● **Exercise**: Write out every item below line for line, keeping each line unchanged.

★ ★ ★

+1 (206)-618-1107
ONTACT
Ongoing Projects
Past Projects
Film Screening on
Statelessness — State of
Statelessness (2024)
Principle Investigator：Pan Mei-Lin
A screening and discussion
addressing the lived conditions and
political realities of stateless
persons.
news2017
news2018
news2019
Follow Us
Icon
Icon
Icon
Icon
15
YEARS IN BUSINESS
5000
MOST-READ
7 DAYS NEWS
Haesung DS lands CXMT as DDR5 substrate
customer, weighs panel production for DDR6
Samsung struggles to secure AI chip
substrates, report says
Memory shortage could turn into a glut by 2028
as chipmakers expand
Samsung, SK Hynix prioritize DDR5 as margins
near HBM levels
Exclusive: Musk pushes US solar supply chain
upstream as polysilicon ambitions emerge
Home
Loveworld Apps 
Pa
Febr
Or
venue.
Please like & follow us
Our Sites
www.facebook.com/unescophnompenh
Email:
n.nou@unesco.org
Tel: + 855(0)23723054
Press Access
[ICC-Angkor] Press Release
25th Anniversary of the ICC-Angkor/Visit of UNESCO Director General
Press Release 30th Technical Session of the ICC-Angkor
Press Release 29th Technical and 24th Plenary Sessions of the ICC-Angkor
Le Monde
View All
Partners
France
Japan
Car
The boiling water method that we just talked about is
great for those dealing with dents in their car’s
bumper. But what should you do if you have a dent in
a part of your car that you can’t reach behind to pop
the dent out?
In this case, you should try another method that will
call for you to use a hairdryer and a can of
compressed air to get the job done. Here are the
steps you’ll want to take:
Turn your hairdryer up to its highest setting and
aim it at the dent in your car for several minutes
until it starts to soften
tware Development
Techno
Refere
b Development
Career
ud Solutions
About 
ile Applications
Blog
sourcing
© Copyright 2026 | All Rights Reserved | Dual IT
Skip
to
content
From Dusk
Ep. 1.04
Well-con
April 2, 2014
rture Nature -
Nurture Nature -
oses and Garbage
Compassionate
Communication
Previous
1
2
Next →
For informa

★ ★ ★

● **Completed task**:
+1 (206)-618-1107
ONTACT
Ongoing Projects
Past Projects
Film Screening on
Statelessness — State of
Statelessness (2024)
Principle Investigator：Pan Mei-Lin
A screening and discussion
addressing the lived conditions and
political realities of stateless
persons.
news2017
news2018
news2019
Follow Us
Icon
Icon
Icon
Icon
15
YEARS IN BUSINESS
5000
MOST-READ
7 DAYS NEWS
Haesung DS lands CXMT as DDR5 substrate
customer, weighs panel production for DDR6
Samsung struggles to secure AI chip
substrates, report says
Memory shortage could turn into a glut by 2028
as chipmakers expand
Samsung, SK Hynix prioritize DDR5 as margins
near HBM levels
Exclusive: Musk pushes US solar supply chain
upstream as polysilicon ambitions emerge
Home
Loveworld Apps 
Pa
Febr
Or
venue.
Please like & follow us
Our Sites
www.facebook.com/unescophnompenh
Email:
n.nou@unesco.org
Tel: + 855(0)23723054
Press Access
[ICC-Angkor] Press Release
25th Anniversary of the ICC-Angkor/Visit of UNESCO Director General
Press Release 30th Technical Session of the ICC-Angkor
Press Release 29th Technical and 24th Plenary Sessions of the ICC-Angkor
Le Monde
View All
Partners
France
Japan
Car
The boiling water method that we just talked about is
great for those dealing with dents in their car’s
bumper. But what should you do if you have a dent in
a part of your car that you can’t reach behind to pop
the dent out?
In this case, you should try another method that will
call for you to use a hairdryer and a can of
compressed air to get the job done. Here are the
steps you’ll want to take:
Turn your hairdryer up to its highest setting and
aim it at the dent in your car for several minutes
until it starts to soften
tware Development
Techno
Refere
b Development
Career
ud Solutions
About 
ile Applications
Blog
sourcing
© Copyright 2026 | All Rights Reserved | Dual IT
Skip
to
content
From Dusk
Ep. 1.04
Well-con
April 2, 2014
rture Nature -
Nurture Nature -
oses and Garbage
Compassionate
Communication
Previous
1
2
Next →
For informa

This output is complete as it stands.